SOURCE MATERIAL:
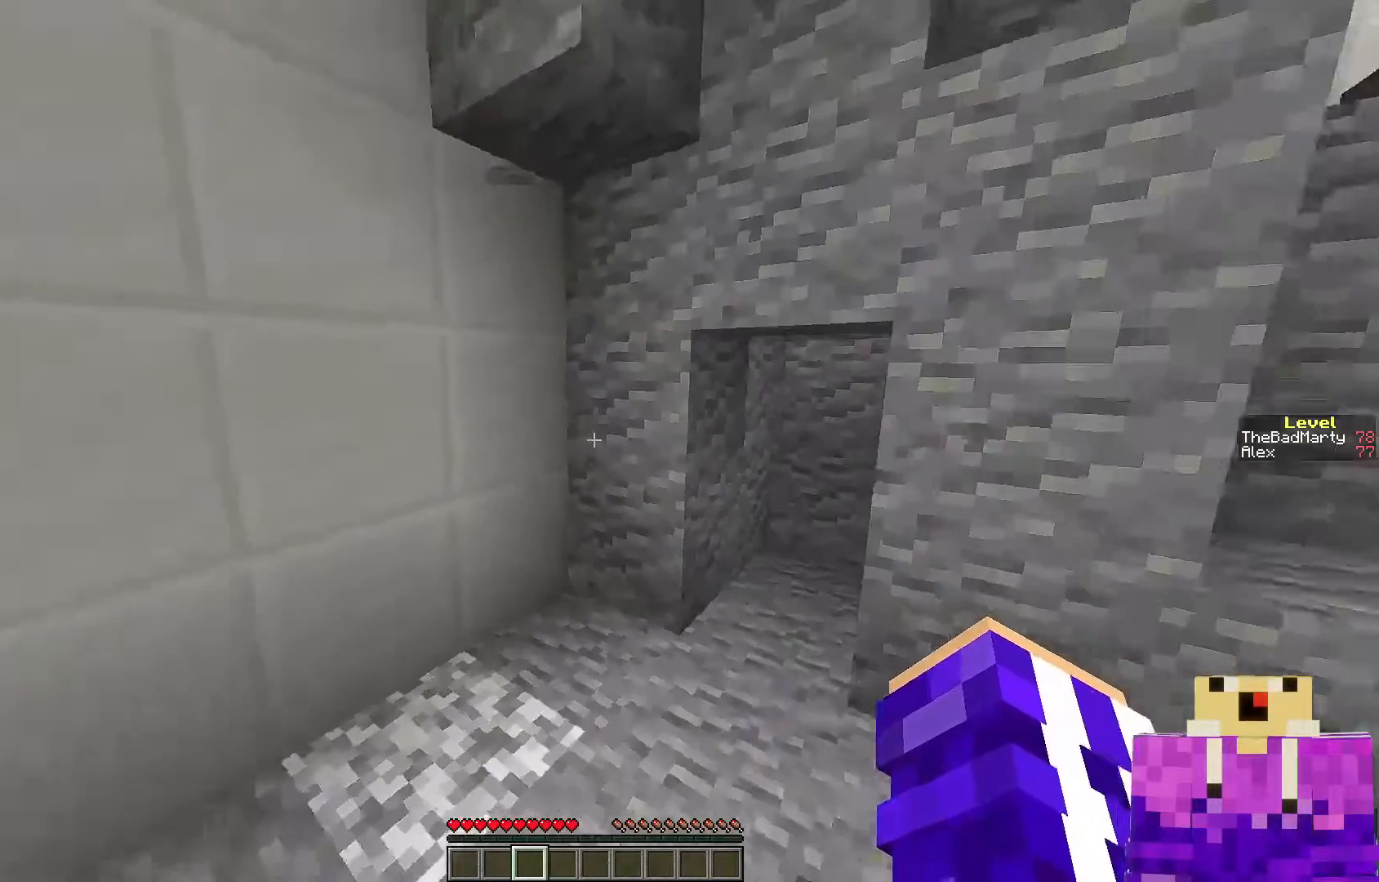
{"keys": [], "mouse": [], "events": [[300, "a", "up"], [350, "w", "up"]]}
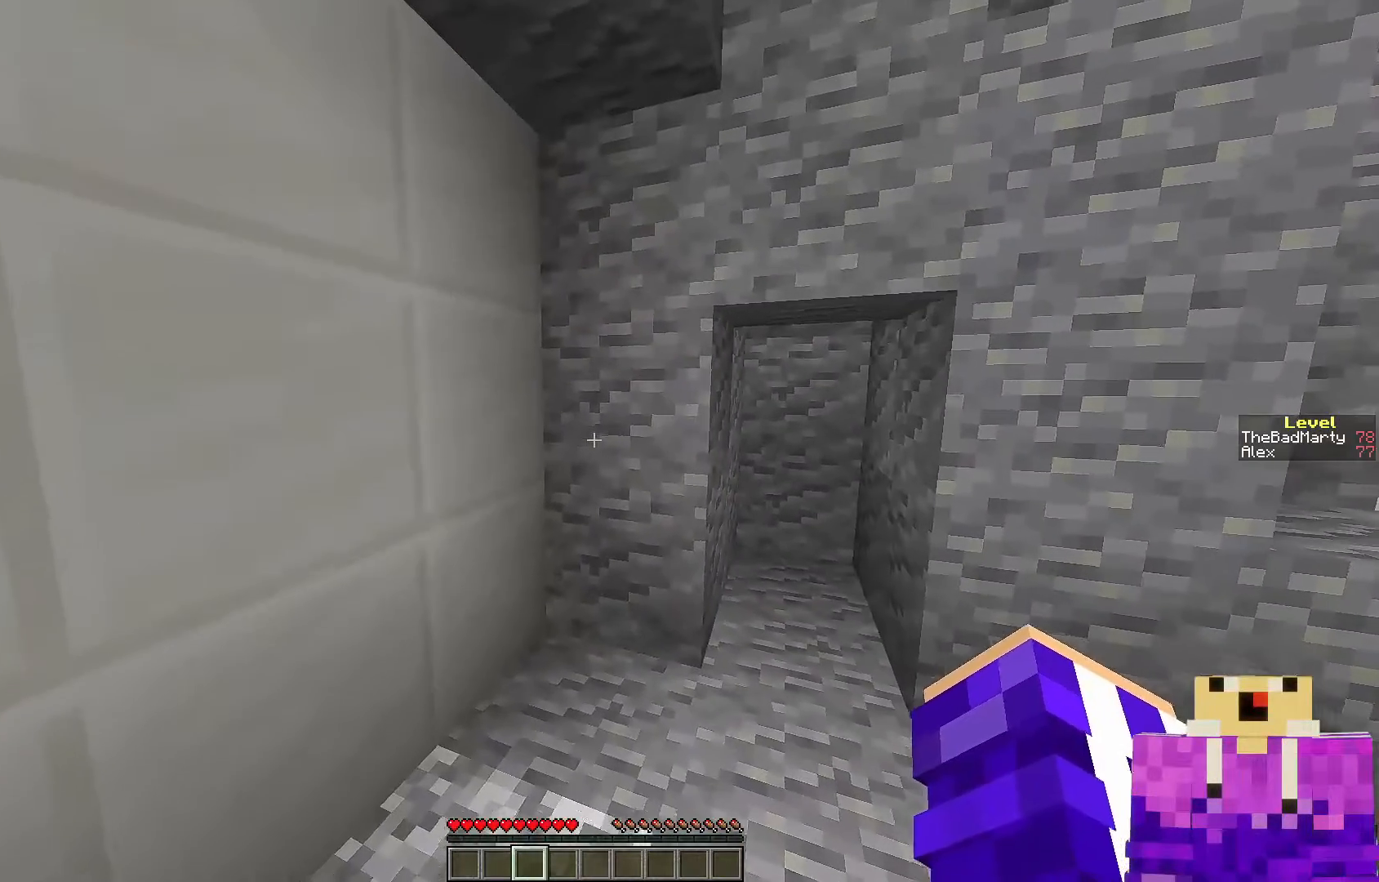
{"keys": [], "mouse": [], "events": []}
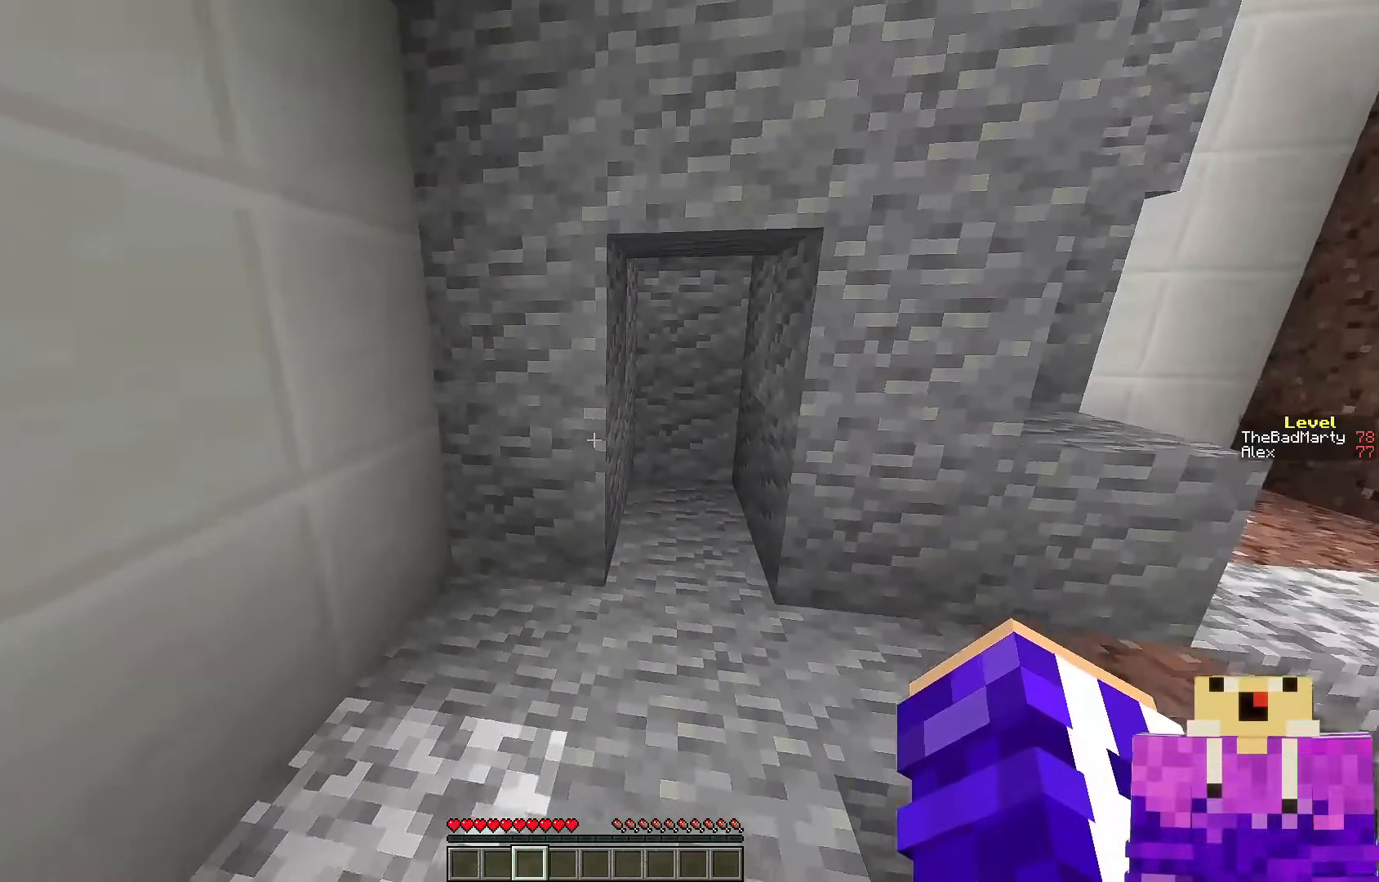
{"keys": [], "mouse": [], "events": []}
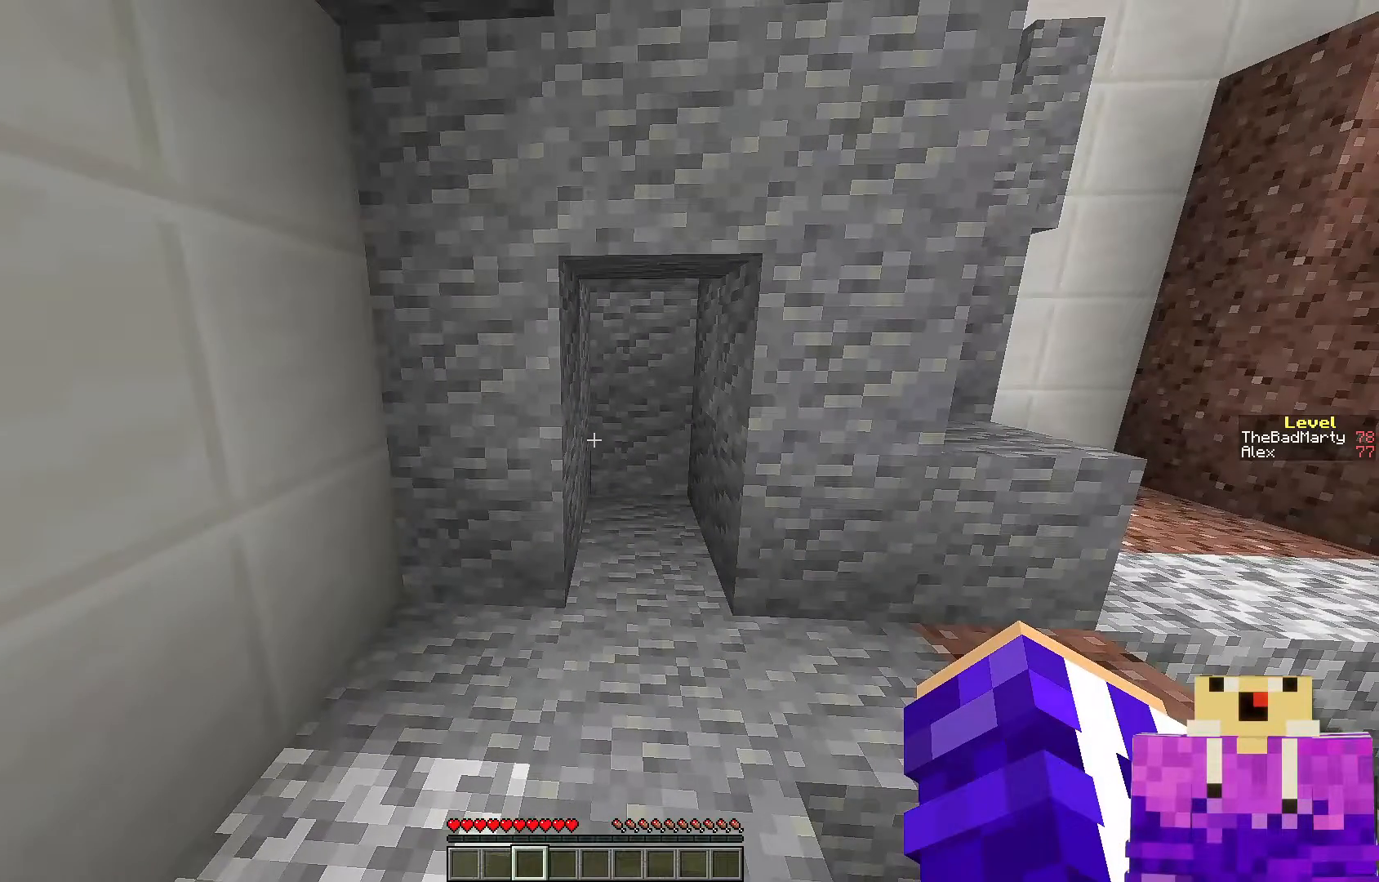
{"keys": [], "mouse": [], "events": []}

WHAT NEEDS TO BE DONE: Return the listing above in full and unaltered. Keep the pictures out.

EXERCISE OUTPUT:
{"keys": [], "mouse": [], "events": [[300, "a", "up"], [350, "w", "up"]]}
{"keys": [], "mouse": [], "events": []}
{"keys": [], "mouse": [], "events": []}
{"keys": [], "mouse": [], "events": []}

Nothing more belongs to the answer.